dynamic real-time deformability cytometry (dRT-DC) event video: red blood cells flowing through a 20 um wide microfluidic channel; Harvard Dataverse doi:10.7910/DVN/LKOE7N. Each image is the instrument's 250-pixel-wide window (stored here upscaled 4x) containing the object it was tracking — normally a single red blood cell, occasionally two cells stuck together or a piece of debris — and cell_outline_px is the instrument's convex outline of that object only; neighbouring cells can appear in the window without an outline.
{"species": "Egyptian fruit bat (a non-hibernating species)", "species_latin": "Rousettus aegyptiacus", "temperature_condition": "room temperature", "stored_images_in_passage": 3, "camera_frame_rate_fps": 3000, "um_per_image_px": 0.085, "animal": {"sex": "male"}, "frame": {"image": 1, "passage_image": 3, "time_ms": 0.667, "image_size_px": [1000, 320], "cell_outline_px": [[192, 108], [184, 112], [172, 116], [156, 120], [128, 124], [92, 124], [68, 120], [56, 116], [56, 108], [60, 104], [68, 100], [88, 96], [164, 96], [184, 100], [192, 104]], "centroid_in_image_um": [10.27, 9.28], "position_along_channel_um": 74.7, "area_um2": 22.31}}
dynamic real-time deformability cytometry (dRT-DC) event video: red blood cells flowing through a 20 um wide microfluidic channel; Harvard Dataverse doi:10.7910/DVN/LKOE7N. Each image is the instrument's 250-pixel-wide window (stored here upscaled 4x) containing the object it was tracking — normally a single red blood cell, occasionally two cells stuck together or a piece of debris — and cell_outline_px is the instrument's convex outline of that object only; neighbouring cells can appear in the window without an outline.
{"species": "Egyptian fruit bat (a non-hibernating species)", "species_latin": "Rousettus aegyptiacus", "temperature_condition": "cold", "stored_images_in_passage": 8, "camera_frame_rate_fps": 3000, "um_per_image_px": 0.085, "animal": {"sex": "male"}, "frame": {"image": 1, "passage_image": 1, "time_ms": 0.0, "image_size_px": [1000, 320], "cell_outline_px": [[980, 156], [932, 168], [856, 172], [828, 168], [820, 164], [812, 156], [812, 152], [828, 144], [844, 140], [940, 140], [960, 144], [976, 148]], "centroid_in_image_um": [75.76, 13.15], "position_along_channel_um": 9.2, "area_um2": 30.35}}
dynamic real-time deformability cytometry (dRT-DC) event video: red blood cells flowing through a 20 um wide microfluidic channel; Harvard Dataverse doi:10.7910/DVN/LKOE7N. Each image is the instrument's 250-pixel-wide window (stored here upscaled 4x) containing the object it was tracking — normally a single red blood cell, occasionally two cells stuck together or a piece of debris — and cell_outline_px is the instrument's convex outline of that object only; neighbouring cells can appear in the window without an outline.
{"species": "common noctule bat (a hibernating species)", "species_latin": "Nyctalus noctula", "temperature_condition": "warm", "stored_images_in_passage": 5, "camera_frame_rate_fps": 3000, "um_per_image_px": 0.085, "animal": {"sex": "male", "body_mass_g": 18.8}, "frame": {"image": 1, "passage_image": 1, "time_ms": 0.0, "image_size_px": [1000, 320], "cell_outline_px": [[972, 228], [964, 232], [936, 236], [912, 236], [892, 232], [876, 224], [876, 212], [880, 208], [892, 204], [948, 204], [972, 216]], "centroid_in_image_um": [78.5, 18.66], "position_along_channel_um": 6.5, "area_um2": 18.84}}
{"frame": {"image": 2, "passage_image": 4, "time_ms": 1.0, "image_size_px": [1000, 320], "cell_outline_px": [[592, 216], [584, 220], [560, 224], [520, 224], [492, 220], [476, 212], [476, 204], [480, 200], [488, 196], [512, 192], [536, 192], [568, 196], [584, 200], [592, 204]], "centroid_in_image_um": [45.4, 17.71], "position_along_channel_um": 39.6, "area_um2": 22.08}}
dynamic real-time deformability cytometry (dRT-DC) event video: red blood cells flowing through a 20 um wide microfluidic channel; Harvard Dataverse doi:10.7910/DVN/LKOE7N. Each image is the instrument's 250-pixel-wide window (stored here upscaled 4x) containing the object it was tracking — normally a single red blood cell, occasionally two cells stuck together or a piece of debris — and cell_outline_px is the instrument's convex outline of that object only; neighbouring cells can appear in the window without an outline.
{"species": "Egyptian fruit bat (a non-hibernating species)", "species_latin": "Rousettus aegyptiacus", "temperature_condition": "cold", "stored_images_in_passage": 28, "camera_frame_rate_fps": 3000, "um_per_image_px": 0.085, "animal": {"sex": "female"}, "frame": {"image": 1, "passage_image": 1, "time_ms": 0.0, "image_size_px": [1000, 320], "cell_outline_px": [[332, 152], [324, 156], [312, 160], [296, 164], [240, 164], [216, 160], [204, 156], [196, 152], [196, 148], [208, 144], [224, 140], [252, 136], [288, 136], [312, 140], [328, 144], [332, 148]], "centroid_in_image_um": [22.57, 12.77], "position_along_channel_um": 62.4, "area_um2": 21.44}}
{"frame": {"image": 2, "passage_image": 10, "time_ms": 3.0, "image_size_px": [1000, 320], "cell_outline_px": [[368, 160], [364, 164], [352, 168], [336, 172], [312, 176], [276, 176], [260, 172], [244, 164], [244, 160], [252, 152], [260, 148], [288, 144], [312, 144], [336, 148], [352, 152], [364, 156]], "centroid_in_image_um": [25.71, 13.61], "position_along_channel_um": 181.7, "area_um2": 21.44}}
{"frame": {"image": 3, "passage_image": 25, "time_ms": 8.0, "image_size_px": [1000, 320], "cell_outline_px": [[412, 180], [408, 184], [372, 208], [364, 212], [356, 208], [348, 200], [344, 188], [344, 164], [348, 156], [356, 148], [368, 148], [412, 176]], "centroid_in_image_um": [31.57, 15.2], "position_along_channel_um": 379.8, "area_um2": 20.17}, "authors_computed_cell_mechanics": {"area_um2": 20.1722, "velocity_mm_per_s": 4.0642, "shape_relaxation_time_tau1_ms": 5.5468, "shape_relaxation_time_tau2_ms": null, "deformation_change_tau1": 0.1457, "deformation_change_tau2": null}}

--

**WRITTEN PROBLEM**
Make an exact copy of the records.

**FINAL RESULT**
dynamic real-time deformability cytometry (dRT-DC) event video: red blood cells flowing through a 20 um wide microfluidic channel; Harvard Dataverse doi:10.7910/DVN/LKOE7N. Each image is the instrument's 250-pixel-wide window (stored here upscaled 4x) containing the object it was tracking — normally a single red blood cell, occasionally two cells stuck together or a piece of debris — and cell_outline_px is the instrument's convex outline of that object only; neighbouring cells can appear in the window without an outline.
{"species": "Egyptian fruit bat (a non-hibernating species)", "species_latin": "Rousettus aegyptiacus", "temperature_condition": "room temperature", "stored_images_in_passage": 3, "camera_frame_rate_fps": 3000, "um_per_image_px": 0.085, "animal": {"sex": "male"}, "frame": {"image": 1, "passage_image": 3, "time_ms": 0.667, "image_size_px": [1000, 320], "cell_outline_px": [[192, 108], [184, 112], [172, 116], [156, 120], [128, 124], [92, 124], [68, 120], [56, 116], [56, 108], [60, 104], [68, 100], [88, 96], [164, 96], [184, 100], [192, 104]], "centroid_in_image_um": [10.27, 9.28], "position_along_channel_um": 74.7, "area_um2": 22.31}}
dynamic real-time deformability cytometry (dRT-DC) event video: red blood cells flowing through a 20 um wide microfluidic channel; Harvard Dataverse doi:10.7910/DVN/LKOE7N. Each image is the instrument's 250-pixel-wide window (stored here upscaled 4x) containing the object it was tracking — normally a single red blood cell, occasionally two cells stuck together or a piece of debris — and cell_outline_px is the instrument's convex outline of that object only; neighbouring cells can appear in the window without an outline.
{"species": "Egyptian fruit bat (a non-hibernating species)", "species_latin": "Rousettus aegyptiacus", "temperature_condition": "cold", "stored_images_in_passage": 8, "camera_frame_rate_fps": 3000, "um_per_image_px": 0.085, "animal": {"sex": "male"}, "frame": {"image": 1, "passage_image": 1, "time_ms": 0.0, "image_size_px": [1000, 320], "cell_outline_px": [[980, 156], [932, 168], [856, 172], [828, 168], [820, 164], [812, 156], [812, 152], [828, 144], [844, 140], [940, 140], [960, 144], [976, 148]], "centroid_in_image_um": [75.76, 13.15], "position_along_channel_um": 9.2, "area_um2": 30.35}}
dynamic real-time deformability cytometry (dRT-DC) event video: red blood cells flowing through a 20 um wide microfluidic channel; Harvard Dataverse doi:10.7910/DVN/LKOE7N. Each image is the instrument's 250-pixel-wide window (stored here upscaled 4x) containing the object it was tracking — normally a single red blood cell, occasionally two cells stuck together or a piece of debris — and cell_outline_px is the instrument's convex outline of that object only; neighbouring cells can appear in the window without an outline.
{"species": "common noctule bat (a hibernating species)", "species_latin": "Nyctalus noctula", "temperature_condition": "warm", "stored_images_in_passage": 5, "camera_frame_rate_fps": 3000, "um_per_image_px": 0.085, "animal": {"sex": "male", "body_mass_g": 18.8}, "frame": {"image": 1, "passage_image": 1, "time_ms": 0.0, "image_size_px": [1000, 320], "cell_outline_px": [[972, 228], [964, 232], [936, 236], [912, 236], [892, 232], [876, 224], [876, 212], [880, 208], [892, 204], [948, 204], [972, 216]], "centroid_in_image_um": [78.5, 18.66], "position_along_channel_um": 6.5, "area_um2": 18.84}}
{"frame": {"image": 2, "passage_image": 4, "time_ms": 1.0, "image_size_px": [1000, 320], "cell_outline_px": [[592, 216], [584, 220], [560, 224], [520, 224], [492, 220], [476, 212], [476, 204], [480, 200], [488, 196], [512, 192], [536, 192], [568, 196], [584, 200], [592, 204]], "centroid_in_image_um": [45.4, 17.71], "position_along_channel_um": 39.6, "area_um2": 22.08}}
dynamic real-time deformability cytometry (dRT-DC) event video: red blood cells flowing through a 20 um wide microfluidic channel; Harvard Dataverse doi:10.7910/DVN/LKOE7N. Each image is the instrument's 250-pixel-wide window (stored here upscaled 4x) containing the object it was tracking — normally a single red blood cell, occasionally two cells stuck together or a piece of debris — and cell_outline_px is the instrument's convex outline of that object only; neighbouring cells can appear in the window without an outline.
{"species": "Egyptian fruit bat (a non-hibernating species)", "species_latin": "Rousettus aegyptiacus", "temperature_condition": "cold", "stored_images_in_passage": 28, "camera_frame_rate_fps": 3000, "um_per_image_px": 0.085, "animal": {"sex": "female"}, "frame": {"image": 1, "passage_image": 1, "time_ms": 0.0, "image_size_px": [1000, 320], "cell_outline_px": [[332, 152], [324, 156], [312, 160], [296, 164], [240, 164], [216, 160], [204, 156], [196, 152], [196, 148], [208, 144], [224, 140], [252, 136], [288, 136], [312, 140], [328, 144], [332, 148]], "centroid_in_image_um": [22.57, 12.77], "position_along_channel_um": 62.4, "area_um2": 21.44}}
{"frame": {"image": 2, "passage_image": 10, "time_ms": 3.0, "image_size_px": [1000, 320], "cell_outline_px": [[368, 160], [364, 164], [352, 168], [336, 172], [312, 176], [276, 176], [260, 172], [244, 164], [244, 160], [252, 152], [260, 148], [288, 144], [312, 144], [336, 148], [352, 152], [364, 156]], "centroid_in_image_um": [25.71, 13.61], "position_along_channel_um": 181.7, "area_um2": 21.44}}
{"frame": {"image": 3, "passage_image": 25, "time_ms": 8.0, "image_size_px": [1000, 320], "cell_outline_px": [[412, 180], [408, 184], [372, 208], [364, 212], [356, 208], [348, 200], [344, 188], [344, 164], [348, 156], [356, 148], [368, 148], [412, 176]], "centroid_in_image_um": [31.57, 15.2], "position_along_channel_um": 379.8, "area_um2": 20.17}, "authors_computed_cell_mechanics": {"area_um2": 20.1722, "velocity_mm_per_s": 4.0642, "shape_relaxation_time_tau1_ms": 5.5468, "shape_relaxation_time_tau2_ms": null, "deformation_change_tau1": 0.1457, "deformation_change_tau2": null}}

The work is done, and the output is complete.